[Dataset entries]
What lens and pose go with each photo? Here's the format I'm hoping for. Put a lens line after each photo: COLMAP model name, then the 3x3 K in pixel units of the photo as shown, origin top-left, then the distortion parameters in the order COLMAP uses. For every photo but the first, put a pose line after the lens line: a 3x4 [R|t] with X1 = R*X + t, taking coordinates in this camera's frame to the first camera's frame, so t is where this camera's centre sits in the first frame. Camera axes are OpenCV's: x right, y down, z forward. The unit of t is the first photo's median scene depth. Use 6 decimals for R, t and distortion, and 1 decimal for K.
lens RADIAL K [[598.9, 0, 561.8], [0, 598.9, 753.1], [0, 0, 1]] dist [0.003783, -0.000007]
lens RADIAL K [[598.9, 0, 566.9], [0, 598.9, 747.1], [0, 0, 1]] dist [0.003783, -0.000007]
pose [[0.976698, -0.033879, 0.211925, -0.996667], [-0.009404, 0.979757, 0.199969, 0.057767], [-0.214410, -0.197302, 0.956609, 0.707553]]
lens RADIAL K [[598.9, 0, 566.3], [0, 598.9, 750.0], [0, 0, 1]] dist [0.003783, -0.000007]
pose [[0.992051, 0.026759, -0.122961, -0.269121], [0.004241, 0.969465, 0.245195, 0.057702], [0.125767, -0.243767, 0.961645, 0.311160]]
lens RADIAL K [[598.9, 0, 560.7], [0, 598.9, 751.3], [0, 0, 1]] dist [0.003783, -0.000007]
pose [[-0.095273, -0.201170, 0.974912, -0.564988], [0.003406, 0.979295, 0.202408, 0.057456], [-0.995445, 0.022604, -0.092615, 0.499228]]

## Your goal
In full and word for word, write out the data above.

## Answer to this exercise
What lens and pose go with each photo? Here's the format I'm hoping for. Put a lens line after each photo: COLMAP model name, then the 3x3 K in pixel units of the photo as shown, origin top-left, then the distortion parameters in the order COLMAP uses. For every photo but the first, put a pose line after the lens line: a 3x4 [R|t] with X1 = R*X + t, taking coordinates in this camera's frame to the first camera's frame, so t is where this camera's centre sits in the first frame. Camera axes are OpenCV's: x right, y down, z forward. The unit of t is the first photo's median scene depth. Use 6 decimals for R, t and distortion, and 1 decimal for K.
lens RADIAL K [[598.9, 0, 561.8], [0, 598.9, 753.1], [0, 0, 1]] dist [0.003783, -0.000007]
lens RADIAL K [[598.9, 0, 566.9], [0, 598.9, 747.1], [0, 0, 1]] dist [0.003783, -0.000007]
pose [[0.976698, -0.033879, 0.211925, -0.996667], [-0.009404, 0.979757, 0.199969, 0.057767], [-0.214410, -0.197302, 0.956609, 0.707553]]
lens RADIAL K [[598.9, 0, 566.3], [0, 598.9, 750.0], [0, 0, 1]] dist [0.003783, -0.000007]
pose [[0.992051, 0.026759, -0.122961, -0.269121], [0.004241, 0.969465, 0.245195, 0.057702], [0.125767, -0.243767, 0.961645, 0.311160]]
lens RADIAL K [[598.9, 0, 560.7], [0, 598.9, 751.3], [0, 0, 1]] dist [0.003783, -0.000007]
pose [[-0.095273, -0.201170, 0.974912, -0.564988], [0.003406, 0.979295, 0.202408, 0.057456], [-0.995445, 0.022604, -0.092615, 0.499228]]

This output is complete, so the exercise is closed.